New Oil & Gas Boom Paradigm: Reviving the Conventional




The growing importance of the application of horizontal wells and hydraulic fracturing to boost recoveries from tight and under-performing conventional reservoirs is exemplified by a recently announced group development project in the Powder River Basin. The Unconventional Oil and Gas revolution in North America created a new boom for North American energy supplies which was driven by application of new technology Horizontal drilling and hydraulic fracturing are the most cited technological keys for unlocking commercial oil production from tight rocks. The new oil and gas boom also has changed the conventional oil and gas playing field.
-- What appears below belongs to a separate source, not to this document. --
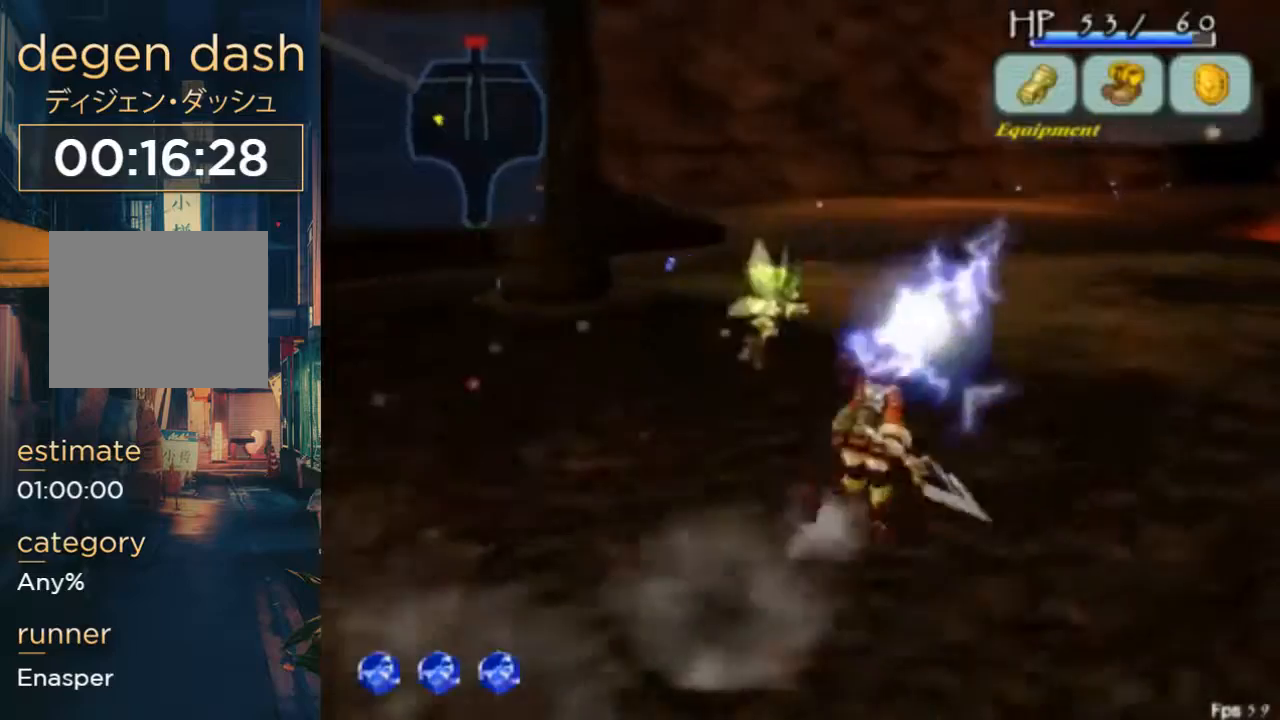
{"buttons": ["DPAD_UP", "DPAD_LEFT"], "left_stick": "center", "right_stick": "center", "events": [[233, "DPAD_LEFT", "down"], [367, "DPAD_LEFT", "up"], [400, "DPAD_RIGHT", "up"], [467, "DPAD_LEFT", "down"]]}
Today we are seeing legacy asset revivals in many areas of North America, including the Permian Basin, the Anadarko Basin, the Powder River Basin and other oil and gas rich basins. The key components of this conventional revival are the “unconventional technologies” cited which are now being used to unlock the “not so tight” conventional rocks. Other key enablers include increased operational efficiency, leveraging and capitalizing on in-place infrastructure and the benefits of working in areas of historic production with communities that understand the industry. Companies are reevaluating legacy reservoirs from top to bottom and expanding the use of traditional borehole data plus reservoir analytical modeling tools to recover left behind and previously uneconomic to produce hydrocarbons. With an average recovery factor of 34% for a conventional oil reservoir, there is plenty of upside potential to improve that recovery factor.
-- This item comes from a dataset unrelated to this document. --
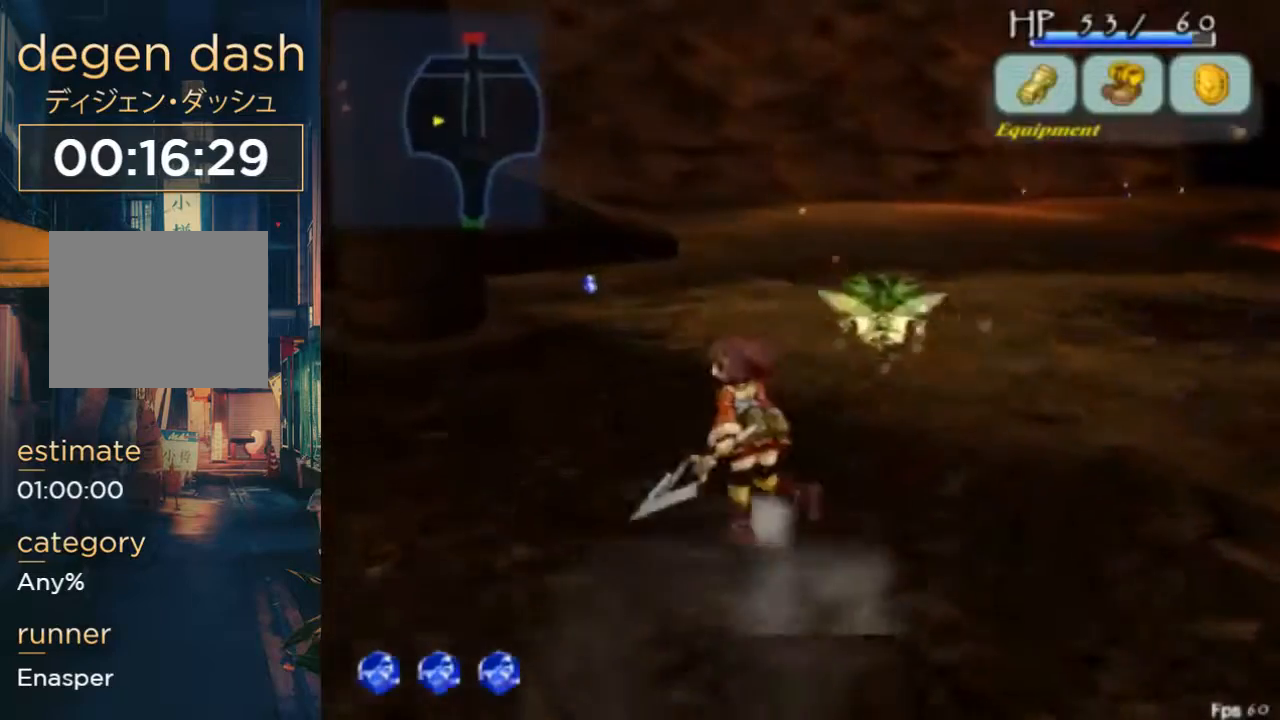
{"buttons": ["DPAD_UP", "DPAD_LEFT"], "left_stick": "center", "right_stick": "center", "events": []}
The growing importance of the application of horizontal wells and hydraulic fracturing to boost recoveries from tight and under-performing conventional reservoirs is exemplified by a recently announced group development project in Wyoming’s Powder River Basin. The proposed 5,000 well development project involving seven or eight Cretaceous producing reservoirs in Converse County, Wyoming is the first evidence that emerging tight conventional reservoir developments might rival some of the shale/resource plays.

Anadarko Petroleum Co, Chesapeake Energy Corp, RKI Exploration & Production, EOG Resources, Samson Resources and SM Energy propose to drill approximately 5,000 horizontal oil and gas wells in Converse County, Wyoming in an area encompassing approximately 1.5 million acres over a 10-year period (See Figure 1 Map). The project area’s northern boundary is the Campbell County line. The Operators Group (OG) also represents the interests of other companies within the project area. The U.S. Bureau of Land Management (BLM) published a notice of its intent to prepare an environmental impact statement (EIS) for the Converse County Oil & Gas Project.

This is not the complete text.